■ **TRY IT**: Update the listing below by replacing each instance of "value" with "amount", leaving everything else as it is. Omit the pictures from your answer.

■ **DATA SUPPLIED**:
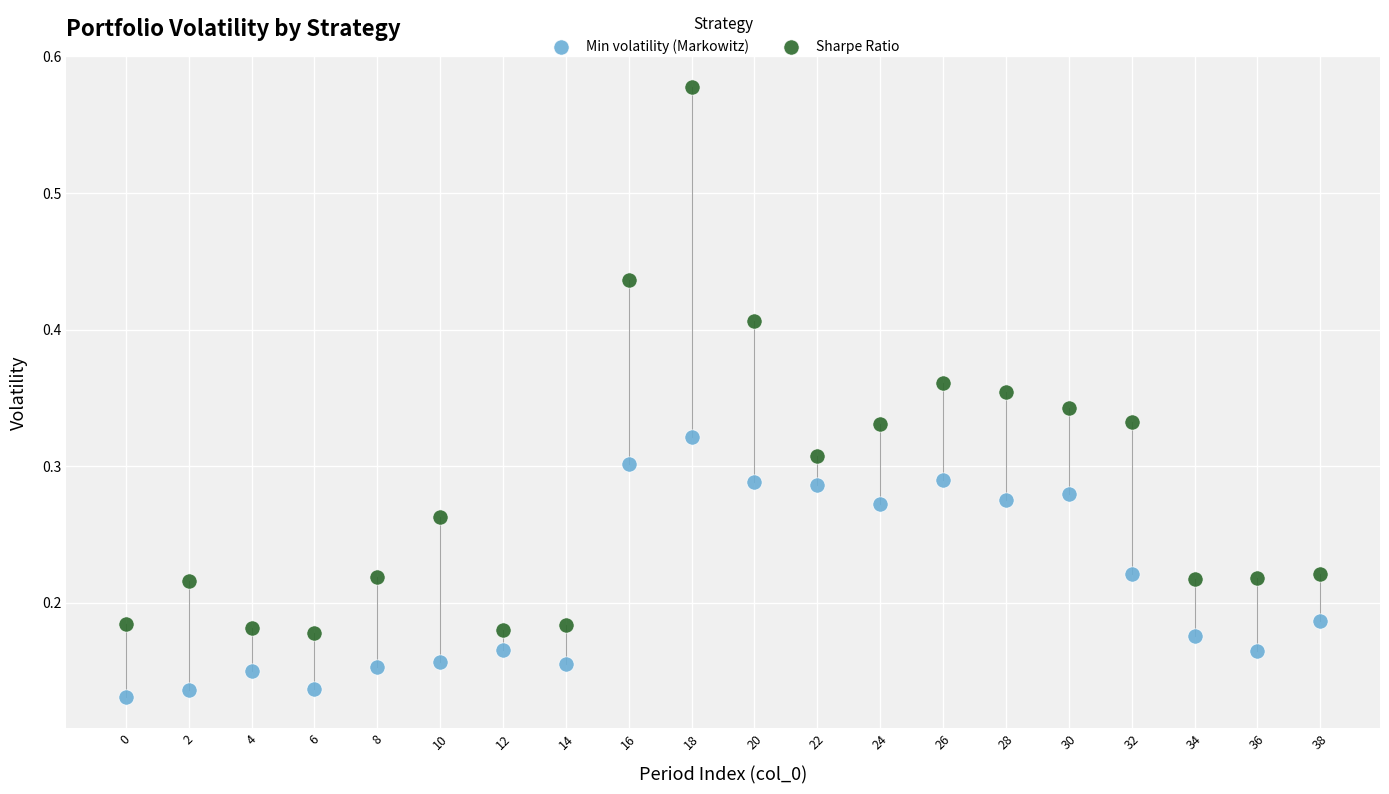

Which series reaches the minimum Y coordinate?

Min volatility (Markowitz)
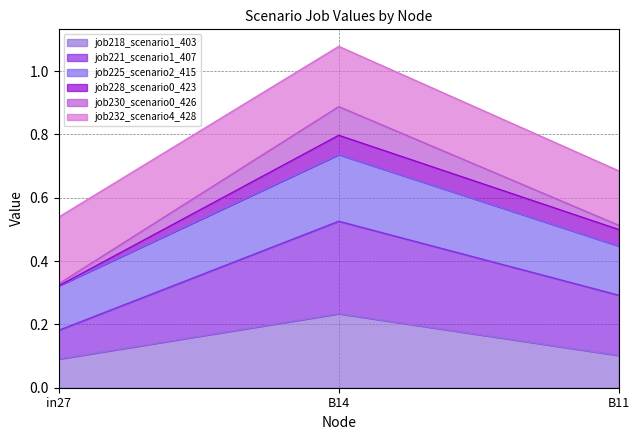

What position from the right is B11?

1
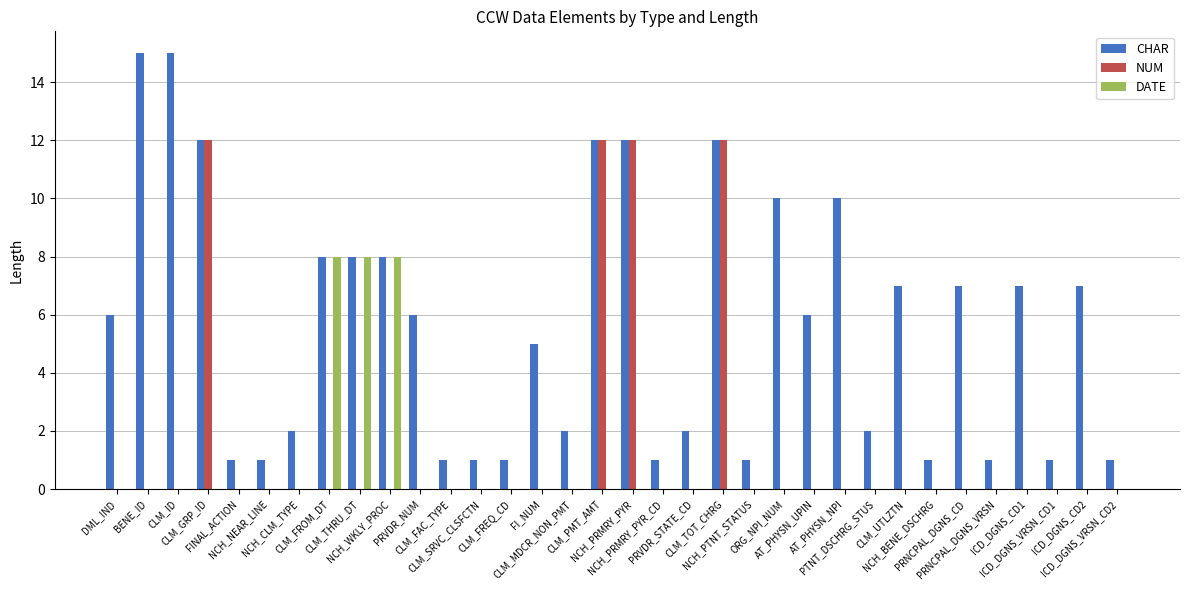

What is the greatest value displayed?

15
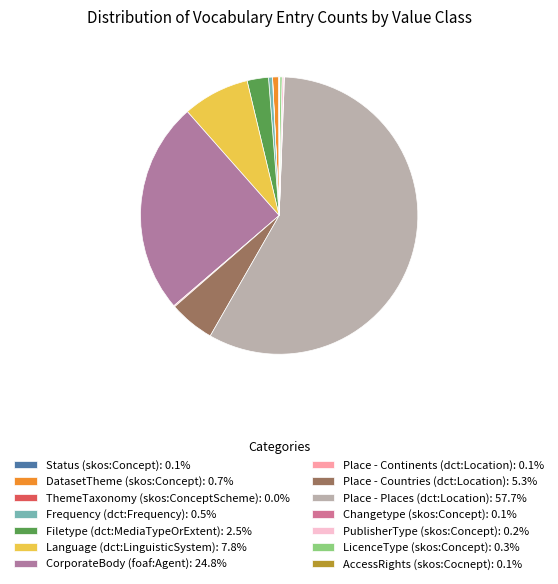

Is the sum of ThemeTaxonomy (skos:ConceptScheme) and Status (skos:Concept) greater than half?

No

■ **FINISHED EXERCISE**:
Which series reaches the minimum Y coordinate?

Min volatility (Markowitz)

What position from the right is B11?

1

What is the greatest amount displayed?

15

Is the sum of ThemeTaxonomy (skos:ConceptScheme) and Status (skos:Concept) greater than half?

No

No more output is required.